Figure 10.. CR:AVPR1A and CR:α_1B-AR heteromer expression are interdependent.

(A) Detection of CR:α_1B/D-AR and α_1B-AR:α_1D-AR heteromers in WT THP-1 clones (WT, top) and AVPR1A^KO clones (bottom) by the proximity ligation assay (PLA). Images show merged DAPI/PLA signals and are representative of n = 3 independent experiments. Scale bars, 10 μm. (B) Quantification of PLA signals per cell for the detection of CR:α_1B/D-AR and α_1B-AR:α_1D-AR heteromers in WT THP-1 clones (WT, white bars) and AVPR1A^KO clones (gray bars). Data are the mean ± SE. *P < 0.05 versus WT THP-1 clones. (C) Detection of CR:AVPR1A heteromers in WT THP-1 clones (WT, top) and in ADRA1B^KO clones (bottom) by the PLA. Images show merged DAPI/PLA signals and are representative of n = 3 independent experiments. Scale bars, 10 μm. (D) Quantification of PLA signals per cell for the detection of CR:AVPR1A heteromers in WT THP-1 clones (WT, white bars) and ADRA1B^KO clones (gray bars). Data are the mean ± SE. *P < 0.05 versus WT THP-1 clones.

Figure 11.. CR:AVPR1A and CR:α_1B/D-AR heteromers function interdependently.
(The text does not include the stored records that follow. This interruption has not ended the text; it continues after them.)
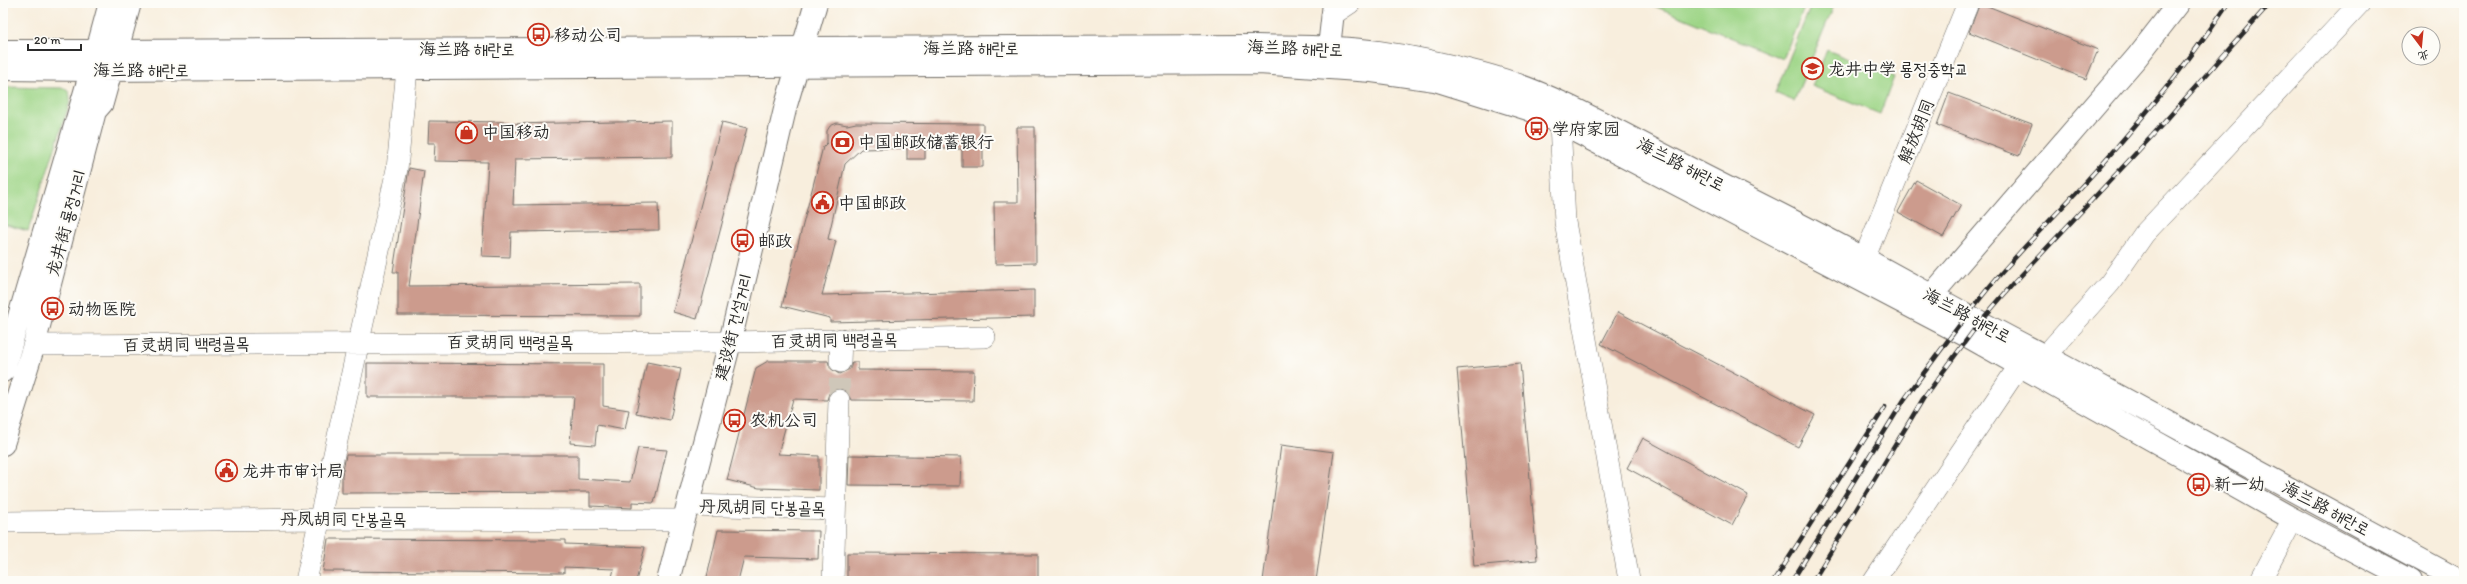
<svg xmlns="http://www.w3.org/2000/svg" width="2467" height="584" font-family="Itim,'LXGW WenKai TC','Poor Story',sans-serif">
	<style>
		.green { fill: #9ed587; stroke: #648059 }
		.building { fill: #cc9b8d }
		.lines { fill: none; stroke-linecap: round; stroke-linejoin: round }
		.street-tunnel { stroke: #cfc7b9; stroke-width: 21; stroke-dasharray: 21 10; stroke-linecap: butt }
		.street-casing { stroke: #736f69; stroke-width: 22 }
		.secondary-casing { stroke: #736f69; stroke-width: 24 }
		.primary-casing { stroke: #736f69; stroke-width: 24 }
		.highway-casing { stroke: #736f69; stroke-width: 24 }
		.street { stroke: #fff; stroke-width: 21 }
		.secondary { stroke: #fff; stroke-width: 22 }
		.primary { stroke: #fff; stroke-width: 22 }
		.highway { stroke: #fff; stroke-width: 22 }
		.rail-casing { stroke: #2b2b2b; stroke-width: 4.5 }
		.rail { stroke: #fdfcf7; stroke-width: 3; stroke-dasharray: 9; stroke-linecap: butt }
		.labels { text-anchor: middle; dominant-baseline: central; stroke-width: 4; stroke-linejoin: round; paint-order: stroke }
		.poi-label { font-size: 17px; fill: #2b2b2b; stroke: #fdfcf7; text-anchor: start }
		.street-label { font-size: 17px; fill: #2b2b2b; stroke: #fdfcf7 }
	</style>
	<rect width="100%" height="100%" fill="#fdfcf7"/>
	<filter id="ink" filterUnits="userSpaceOnUse"><feTurbulence type="fractalNoise" baseFrequency=".025" numOctaves="2"/><feDisplacementMap in="SourceGraphic" scale="8" xChannelSelector="R" yChannelSelector="G"/><feConvolveMatrix kernelMatrix="1 2 1 2 8 2 1 2 1" color-interpolation-filters="sRGB"/></filter>
	<filter id="wash" filterUnits="userSpaceOnUse"><feTurbulence type="fractalNoise" baseFrequency=".012" numOctaves="4" result="noise"/><feDisplacementMap in="SourceGraphic" scale="16" xChannelSelector="R" yChannelSelector="G"/><feGaussianBlur stdDeviation="0.9" result="paint"/><feColorMatrix in="noise" values="0 0 0 0 0 0 0 0 0 0 0 0 0 0 0 0 0 1.4 0 .05"/><feComposite in="paint" operator="in"/></filter>
	<g filter="url(#wash)">
		<rect width="100%" height="100%" fill="#f8eedd"/>
		<path class="green" d="M1647,3H1806L1783,59Z
			M1812,3H1835L1794,101L1775,93Z
			M1827,50L1894,77L1880,114L1812,86Z
			M3,87L62,88C71,90 71,98 69,105L28,231L3,224Z"/>
		<g id="blocks">
			<path class="building" d="M1980,3L2098,50L2086,79L1969,32Z
				M1949,93L2032,124L2019,156L1937,125Z
				M429,121L506,122V124L672,121V157L515,159L513,205L658,203L659,230L511,232L510,257L482,256L488,162L434,161L435,143H428Z
				M722,122L747,128L697,319L673,312Z
				M837,123L847,125L856,123L983,124V167H962V149H925V159H907V148L861,149L845,164L828,239L836,241L822,295L1034,290V317L830,322V318L782,306L823,147L827,143V131L830,126Z
				M1017,127H1035L1036,263L995,264L994,202H1018Z
				M409,168L424,171L409,286L640,284V316L398,315V272H393Z
				M1916,180L1961,205L1943,237L1898,212Z
				M1618,312L1815,415L1798,447L1601,344Z
				M768,361H828L830,368L839,374L850,369L852,362H858V370L974,371L973,401L851,400L846,390L839,388L829,393L827,400L793,399L778,454L819,456V490L759,488L727,480L756,368Z
				M647,362L681,369L670,420L636,413Z
				M367,363L603,364V406L629,410L625,430L597,425L595,445L570,443L574,397H367Z
				M1520,363L1537,560L1474,566L1457,369Z
				M1643,438L1748,495L1732,525L1627,468Z
				M1281,445L1334,452L1316,581H1263Z
				M638,448L667,450L654,503L632,502V508L590,506V492L342,493V475L346,455H578V479L630,482Z
				M849,455L961,457L960,486L848,485Z
				M718,530L819,531L818,559L744,557L738,581H706Z
				M328,539L565,540V544L645,547L636,581H611L614,569L564,567V573L323,571Z
				M847,553L1038,554V581H847Z"/>
		</g>
	</g>
	<g filter="url(#ink)">
		<use href="#blocks" fill-opacity="0" stroke="#736f69" stroke-width="1"/>
		<g class="lines">
			<path class="street-tunnel" d="M839,400L840,362"/>
			<defs>
				<path id="street" d="M1332,15L1350,3
					M1560,123L1565,222L1629,580
					M1864,259L1968,3
					M34,345L730,342L985,337
					M2045,356L2110,283L2144,234L2360,3
					M840,362L841,339
					M688,505L835,509
					M3,522L320,519L684,520
					M306,581L397,169L409,50
					M833,581L839,400
					M1874,581L2019,366
					M2260,581L2293,519"/>
				<path id="secondary" d="M3,51H97
					M1327,65L1334,3
					M3,69L92,70
					M1930,297L2137,57L2179,3
					M668,581L730,342L786,105L816,3"/>
				<path id="primary" d="M117,50L130,3
					M97,51L110,3"/>
				<path id="highway" d="M92,70L1259,63L1372,71L1435,80L1528,109L1560,123L1969,337L2293,519L2411,581
					M3,371L97,51L1257,46C1297,47 1338,46 1378,52C1413,57 1449,65 1483,74C1552,92 1616,131 1679,163C1741,195 1803,225 1863,258C1924,291 1983,325 2045,356L2460,581
					M3,444L34,345L95,111L102,103L115,56"/>
			</defs>
			<use href="#street" class="street-casing"/>
			<use href="#secondary" class="secondary-casing"/>
			<use href="#primary" class="primary-casing"/>
			<use href="#highway" class="highway-casing"/>
			<use href="#street" class="street"/>
			<use href="#secondary" class="secondary"/>
			<use href="#primary" class="primary"/>
			<use href="#highway" class="highway"/>
			<defs>
				<path id="rail" d="M1774,581L1885,407
					M1792,581L1904,400C1931,363 1958,326 1986,291C2012,259 2042,229 2070,199C2127,137 2182,73 2228,3
					M1813,581L1923,399L1979,323L2013,284L2152,136L2270,3"/>
			</defs>
			<use href="#rail" class="rail-casing"/>
			<use href="#rail" class="rail"/>
		</g>
	</g>
	<defs>
		<symbol id="bus-ring" viewBox="-11 -11 22 22"><circle r="9.5" fill="#fdfcf7" stroke="#c8321e" stroke-width="1.5"/><path d="M-5-6H5V4H4V6H2V4H-2V6H-4V4H-5ZM-3.5-4V0h7V-4ZM-3.5 1.2v1.5H-2V1.2ZM2 1.2v1.5H3.5V1.2Z" fill="#c8321e"/></symbol>
		<symbol id="school-ring" viewBox="-11 -11 22 22"><circle r="9.5" fill="#fdfcf7" stroke="#c8321e" stroke-width="1.5"/><path d="M0-5L7-2L0 1L-7-2ZM-4 1L0 2.5L4 1V4Q0 6-4 4Z" fill="#c8321e"/></symbol>
		<symbol id="shop-ring" viewBox="-11 -11 22 22"><circle r="9.5" fill="#fdfcf7" stroke="#c8321e" stroke-width="1.5"/><path d="M-5-2.5h2.3a2.7 3.5 0 0 1 5.4 0H5L5.5 6h-11ZM-1.5-2.5h3a1.5 2.3 0 0 0-3 0Z" fill="#c8321e"/></symbol>
		<symbol id="bank-ring" viewBox="-11 -11 22 22"><circle r="9.5" fill="#fdfcf7" stroke="#c8321e" stroke-width="1.5"/><path d="M-6-4H6V4H-6ZM0-2.3a2.3 2.3 0 1 0 0 4.6a2.3 2.3 0 1 0 0-4.6Z" fill="#c8321e"/></symbol>
		<symbol id="civic-ring" viewBox="-11 -11 22 22"><circle r="9.5" fill="#fdfcf7" stroke="#c8321e" stroke-width="1.5"/><path d="M-.6-6.5H3V-4.5H.6V-3L4-1V1h2V6H-6V1h2V-1L-.6-3ZM-1.2 2.5V6h2.4V2.5Z" fill="#c8321e"/></symbol>
	</defs>
	<g fill-rule="evenodd">
		<use href="#bus-ring" x="526" y="22" width="25" height="25"/>
		<use href="#school-ring" x="1800" y="56" width="25" height="25"/>
		<use href="#bus-ring" x="1524" y="116" width="25" height="25"/>
		<use href="#shop-ring" x="454" y="120" width="25" height="25"/>
		<use href="#bank-ring" x="830" y="130" width="25" height="25"/>
		<use href="#civic-ring" x="810" y="190" width="25" height="25"/>
		<use href="#bus-ring" x="730" y="228" width="25" height="25"/>
		<use href="#bus-ring" x="40" y="296" width="25" height="25"/>
		<use href="#bus-ring" x="722" y="408" width="25" height="25"/>
		<use href="#civic-ring" x="214" y="458" width="25" height="25"/>
		<use href="#bus-ring" x="2186" y="472" width="25" height="25"/>
	</g>
	<g class="labels">
		<g class="poi-label">
			<text x="554" y="35">移动公司</text>
			<text x="1828" y="69">龙井中学 룡정중학교</text>
			<text x="1552" y="129">学府家园</text>
			<text x="482" y="132">中国移动</text>
			<text x="858" y="142">中国邮政储蓄银行</text>
			<text x="838" y="203">中国邮政</text>
			<text x="758" y="241">邮政</text>
			<text x="68" y="309">动物医院</text>
			<text x="750" y="420">农机公司</text>
			<text x="242" y="471">龙井市审计局</text>
			<text x="2214" y="484">新一幼</text>
		</g>
		<g class="street-label">
			<text x="971" y="48">海兰路 해란로</text>
			<text transform="translate(1295 48) rotate(2)">海兰路 해란로</text>
			<text x="467" y="49">海兰路 해란로</text>
			<text x="141" y="70">海兰路 해란로</text>
			<text transform="translate(1916 131) rotate(-68)">解放胡同</text>
			<text transform="translate(1681 164) rotate(27)">海兰路 해란로</text>
			<text transform="translate(66 223) rotate(-75)">龙井街 룡정거리</text>
			<text transform="translate(1967 315) rotate(28)">海兰路 해란로</text>
			<text transform="translate(733 327) rotate(-76)">建设街 건설거리</text>
			<text transform="translate(834 340) rotate(-1)">百灵胡同 백령골목</text>
			<text x="510" y="342">百灵胡同 백령골목</text>
			<text transform="translate(186 344) rotate(-1)">百灵胡同 백령골목</text>
			<text transform="translate(762 507) rotate(1)">丹凤胡同 단봉골목</text>
			<text transform="translate(2326 508) rotate(28)">海兰路 해란로</text>
			<text x="343" y="519">丹凤胡同 단봉골목</text>
		</g>
	</g>
	<rect width="2467" height="584" fill="none" stroke="#fdfcf7" stroke-width="16"/>
	<g transform="translate(2421 46) rotate(164)"><circle r="19" fill="#fdfcf7" stroke="#a9a8a5"/>
	<path d="M0-3L7 15L0 10L-7 15Z" fill="#c8321e"/>
	<text y="-6" font-size="11" font-weight="bold" text-anchor="middle" fill="#2b2b2b">北</text>
	</g>
	<path d="M28 44v6h53v-6" fill="none" stroke="#2b2b2b" stroke-width="2"/>
	<text x="34" y="44" font-size="12" fill="#2b2b2b" stroke="#fdfcf7" stroke-width="3" paint-order="stroke">20 m</text>
</svg>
(A, B) AVPR1A^KO and WT THP-1 clones were exposed to various concentrations of phenylephrine, and chemotaxis toward CCL23 (0.1 nmol/liter, (A)) and CCL2 (10 nmol/liter, (B)) was tested. CI, chemotactic index, mean ± SE from n = 3 independent experiments. (C, D) ADRA1B^KO and WT THP-1 clones were exposed to various concentrations of aVP, and chemotaxis toward CCL23 (0.1 nmol/liter (C)) and CCL2 (10 nmol/liter, (D)) was tested. CI, chemotactic index, mean ± SE from n = 3 independent experiments. (E, F, G, H, I, J, K) Gαi1 activation assays. Data are the mean ± SE from n = 5 independent experiments. HEK293T cells were transfected with Gαi1-Rlu8, Gβ3, Gγ9-GFP2, and CCR1 together with pcDNA3 (E), α_1b-AR (F, G), AVPR1A (H/I), or α_1b-AR plus AVPR1A (J, K). (E) Cells were exposed to various concentrations of phenylephrine (PE), aVP, or CCL23. (F) Cells were exposed to various concentrations of PE. (G) Cells were exposed to various concentrations of CCL23 plus vehicle or 1 μM PE. (H) Cells were exposed to various concentrations of aVP. (I) Cells were exposed to various concentrations of CCL23 plus vehicle or 0.1 μM aVP. (J) Cells were exposed to various concentrations of phenylephrine (PE), aVP, or CCL23. (K) Cells were exposed to various concentrations of CCL23 plus vehicle, 1 μM PE, or 0.1 μM aVP. *P < 0.05 versus CCL23 plus vehicle (two-way ANOVA with Dunnett’s multiple comparisons test).